Au cours de la dernière décennie, les techniques expérimentales et théoriques ont fortement évolué permettant la caractérisation et la compréhension à l’échelle atomique des processus physico chimiques intervenant aux interfaces (e.g. solide – gaz), dans des phases diluées comme les jets atomiques et moléculaires et la dynamique ultrarapide sous l’effet des impulsions laser femto – seconde. Les travaux de thèse présentés dans ce manuscrit sont au cœur de cette évolution. Les applications sont par exemple dans le domaine de la catalyse, la solvatation, le stockage, la séparation sélective et la séquestration des gaz. Le point crucial dans ce type de problématique est la description correcte de l’interaction entre les deux entités : molécule/atome – molécule ; molécule – surface ; molécule – cavité, … Ces systèmes sont faiblement liés, leurs interactions mutuelles sont de nature Van der Waals. De façon générale, la détermination précise de ces potentiels à longue portée représente encore un challenge en chimie quantique en particulier pour des systèmes moléculaires électroniquement excités. Néanmoins, les développements méthodologiques récents en chimie quantique et la forte montée en puissance des performances des ressources informatiques permettent d’y apporter des réponses satisfaisantes. Les études présentées dans cette thèse se concentrent donc sur l’application et la validation de ces nouvelles méthodologies pour le calcul des potentiels d’interaction entre une entité avec un agrégat ou une surface.
Equation de Schrödinger
En chimie quantique, un système moléculaire est décrit par la fonction d’onde totale Ψ(R,r) donnée par l’équation de Schrödinger [1] stationnaire :
HΨ(R,r) = E Ψ(R,r) (1.1)
Où R et r représentent respectivement l’ensemble des coordonnées des noyaux et des électrons, E est l’énergie totale du système et H l’hamiltonien total non-relativiste indépendant du temps du système.
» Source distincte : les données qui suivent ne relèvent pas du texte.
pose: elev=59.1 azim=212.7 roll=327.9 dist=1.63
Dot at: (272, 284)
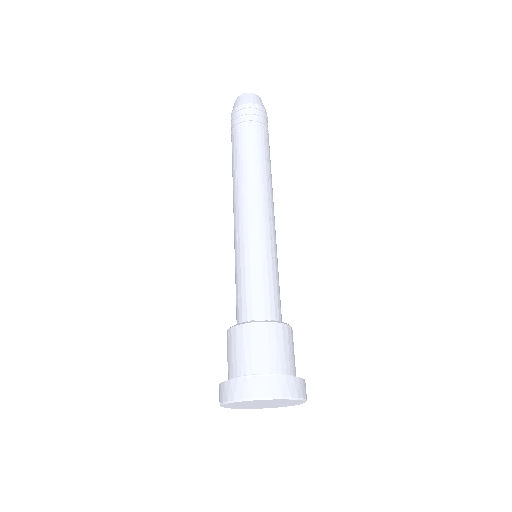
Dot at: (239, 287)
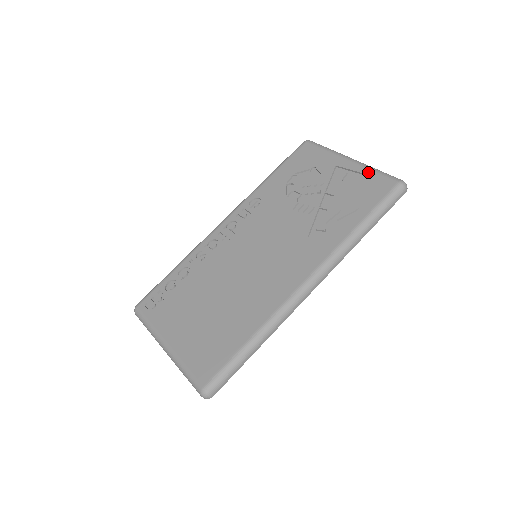
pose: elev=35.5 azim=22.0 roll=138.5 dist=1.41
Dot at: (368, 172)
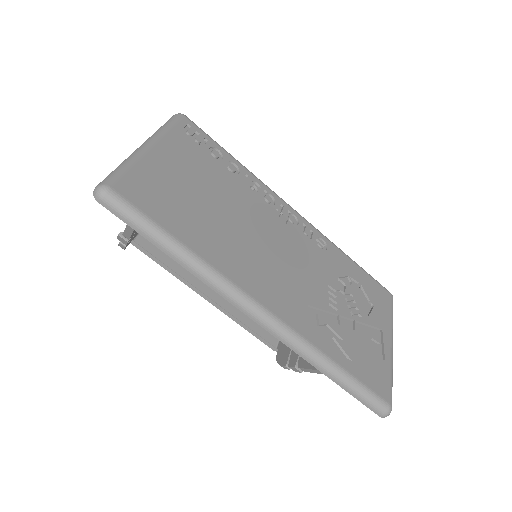
Dot at: (388, 367)
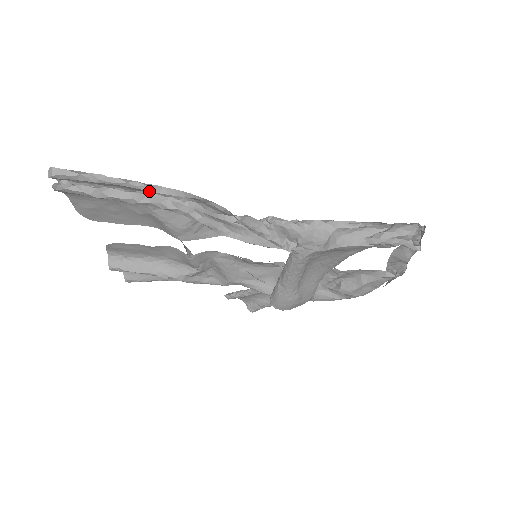
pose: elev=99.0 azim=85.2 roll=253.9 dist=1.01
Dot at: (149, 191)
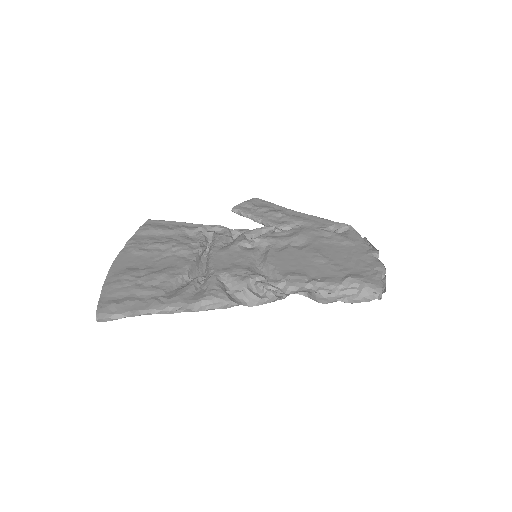
Dot at: (170, 301)
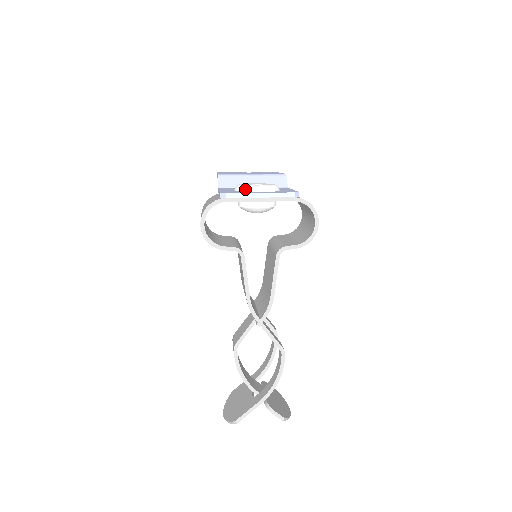
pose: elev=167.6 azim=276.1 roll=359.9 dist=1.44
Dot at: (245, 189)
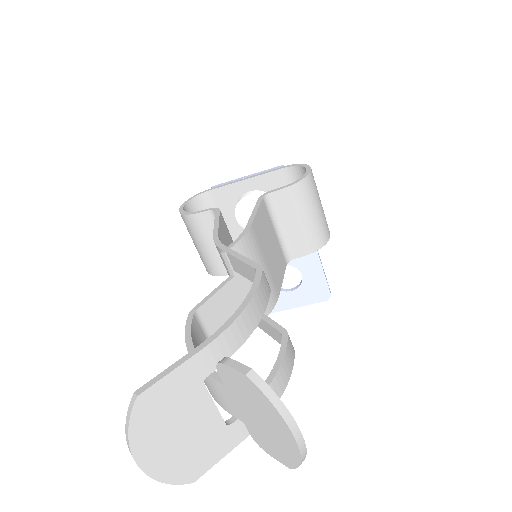
Dot at: occluded
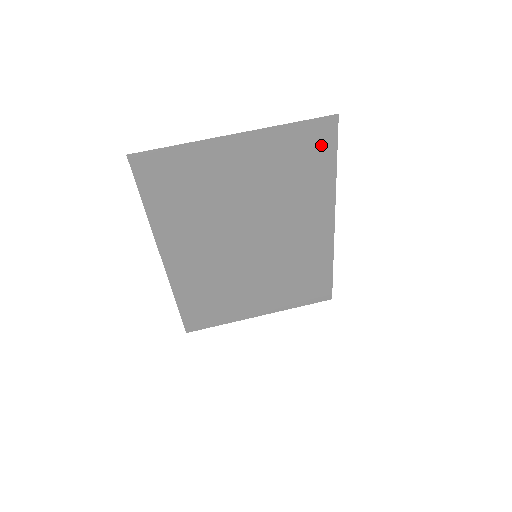
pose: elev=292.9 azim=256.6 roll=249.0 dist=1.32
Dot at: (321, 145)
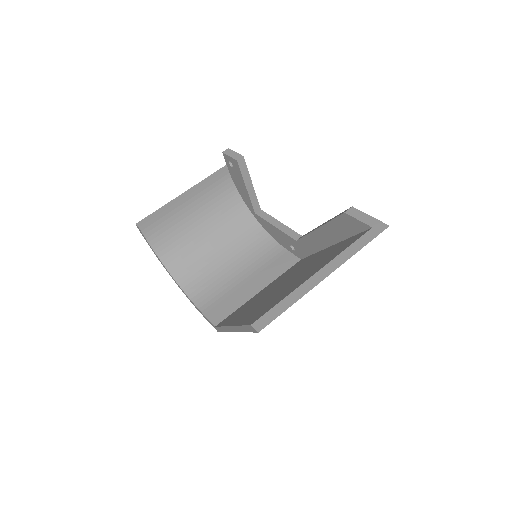
Dot at: occluded
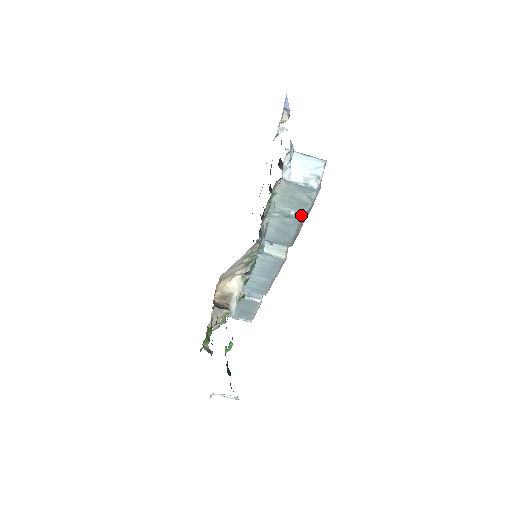
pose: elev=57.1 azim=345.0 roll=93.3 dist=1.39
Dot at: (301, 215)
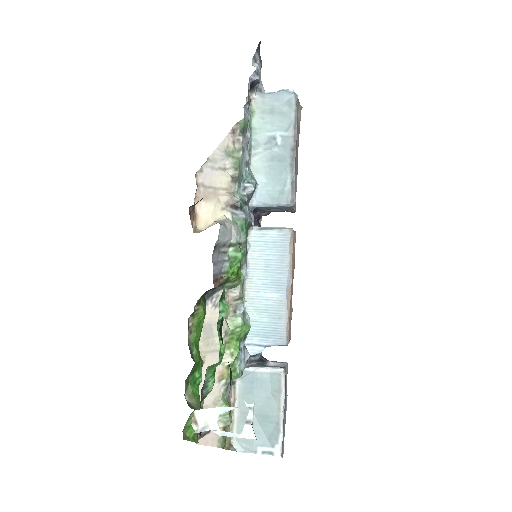
Dot at: (288, 138)
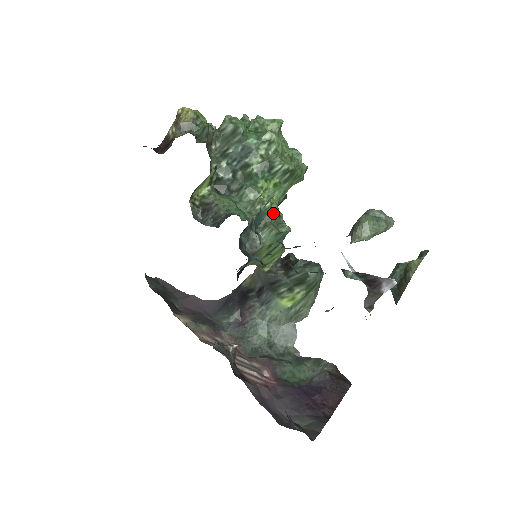
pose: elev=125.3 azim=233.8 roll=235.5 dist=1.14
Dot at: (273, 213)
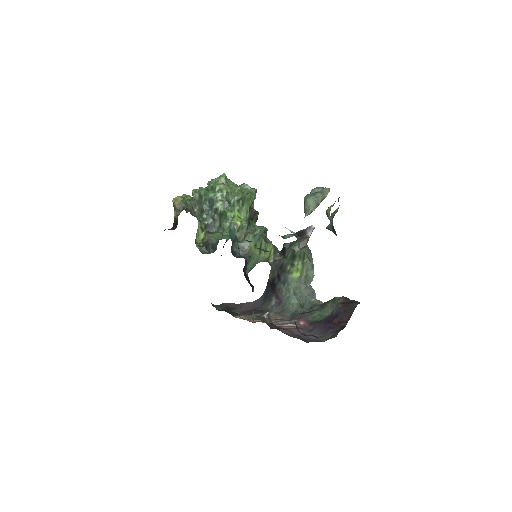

Cet hamiltonien total non-relativiste se décompose de la façon suivante (en unités atomiques : e = ћ = me = 4πε0 = 1) :
H(R,r) = TN(R) + Te(r) + VNN(R) + VNe(R,r) + Vee(r) (1.2)
L’approximation de Born-Oppenheimer [2] a été avancée en 1927 par Max Born et Robert Oppenheimer. Elle consiste à séparer les mouvements des noyaux et ceux des électrons. Elle se base sur le fait que la masse du noyau est beaucoup plus grande que celle d’un électron (mp/me ≈ 1836), alors que les forces agissant sur ces particules sont du même ordre. Les électrons vont donc s’adapter instantanément à tout changement de positions des noyaux. Les mouvements de chaque particule pourront ainsi être étudiés séparément. L’hamiltonien total du système peut alors être décomposé comme la somme d’un hamiltonien électronique He et un opérateur énergie cinétique pour le noyau TN :
H = He + TN (1.3)
avec :
He = Te + Vee + VNe + VNN (1.4)
Le terme VNN ne dépend que de la position des noyaux et joue donc le rôle de constante dans cette équation.
Programmes de calcul utilisés
Molpro
MOLPRO est un ensemble de programmes ab initio effectuant des calculs de structures électroniques moléculaires, conçus et mis en ligne par H.-J. Werner et P. J. Knowles [4]. L’accent est mis sur des calculs de grande précision : que ce soit pour des systèmes multi configurationels, ou pour le traitement de la corrélation électronique à l’aide de méthodes telles que les clusters couplés (ou CCSD). Récemment développées, les méthodes explicitement corrélées (CCSD – F12) rapportent des résultats de meilleure précision avec des ensembles de base de petite taille, réduisant ainsi l’effort informatique pour les calculs de cette qualité par deux ordres de grandeur.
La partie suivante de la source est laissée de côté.